Amazon, eBay et Apple (iTunes) ne participeront bientôt plus autant aux recettes fiscales du Luxembourg. Et réciproquement. À compter du 1er janvier 2015 et l'entrée en vigueur de la directive européenne 2008/8/CE, les services électroniques seront imposés dans le pays où le client est établi, et non plus là où le e-commerçant a habilement choisi de s'installer.
La conséquence pour le pays est un manque à gagner important. Le ministre des Finances s'en inquiète et prévient : « Il sera difficile de sortir cette ornière. » Le trou dans les finances publiques est estimé entre 600 millions et 1,1 milliard d'euros, soit de 5 à 9% des recettes de l'État. Cela donne une idée du nombre de sociétés liées aux services en ligne installées au Luxembourg, ainsi que l'importance de leur activité. Parmi les dernières arrivées, citons Sony et son Reader Store ou Valve et sa plateforme de jeux-vidéo Steam.
Le terme utilisé par l'exécutif pour qualifier ce changement de TVA est la « falaise du e-commerce », et le ministre déplore que le pays ne l'ait pas anticipée. « Ce qui est regrettable, c'est que l'on savait depuis 2007 que les recettes sur la TVA du e-commerce allaient disparaître », explique-t-il, cité par Itnation.lu. En vue de combler cette perte, le gouvernement grand-ducal envisage prochainement de relever sa TVA de 15 à 17%.

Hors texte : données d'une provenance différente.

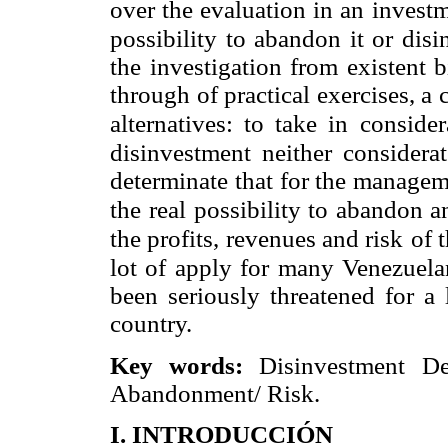
over the evaluation in an
investm
possibility to abandon it or disi
the investigation from existent 
through of practical exercises, 
alternatives: to take in
consider
disinvestment neither considerate
determinate that for the managem
the
real possibility to abandon a
the profits, revenues and risk
of 
lot of apply for many Venezuel
been seriously threatened for a
country.
Key words:
Disinvestment De
Abandonment/ Risk.
I. INTRODUCCIÓN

Fin de l'eldorado de la TVA
Avant 2003, un prestataire de services électroniques non établi dans l'Union européenne bénéficiait de « l'avantage non négligeable » de n'être redevable d'aucune TVA, explique la fiduciaire LPG. Sont concernés par ce régime : la fourniture de services en ligne comme l'hébergement de sites Internet, la maintenance de logiciels à distances ou encore la fourniture de musique et de films, comme sur iTunes, ou de jeux, comme sur Steam. Etaient exclus les biens corporels livrés de manière classique mais commandés par Internet.« Conscient de ce vide législatif, l'UE a adopté la directive 2002/38/CE, entrée en vigueur le 1er juillet 2003 au Luxembourg, qui s'applique aux prestataires de tels services, établis ou non dans l'Union Européenne », rappelle LPG. Cette mesure a deux conséquences pour ces sociétés : s'identifier à la TVA de chaque pays où elles facturent leurs services, ce qui est complexe et les expose à des taux élevés comme en Suède (25%), ou bien s'installer dans un seul pays, où la TVA est la moins forte, et l'appliquer sur toutes les prestations.
Avec un taux de TVA de 15% (et 3% pour les e-books depuis 2011), c'est la première option qui a évidemment été choisie et c'est ainsi que le Luxembourg est devenu très prisé par ces sociétés. Sociétés bientôt contraintes d'opter pour la deuxième option : appliquer le taux en vigueur dans le pays de résidence du client. Derrière cette manœuvre, l'espoir de Bruxelles est de tenter de mettre à mal le dumping fiscal.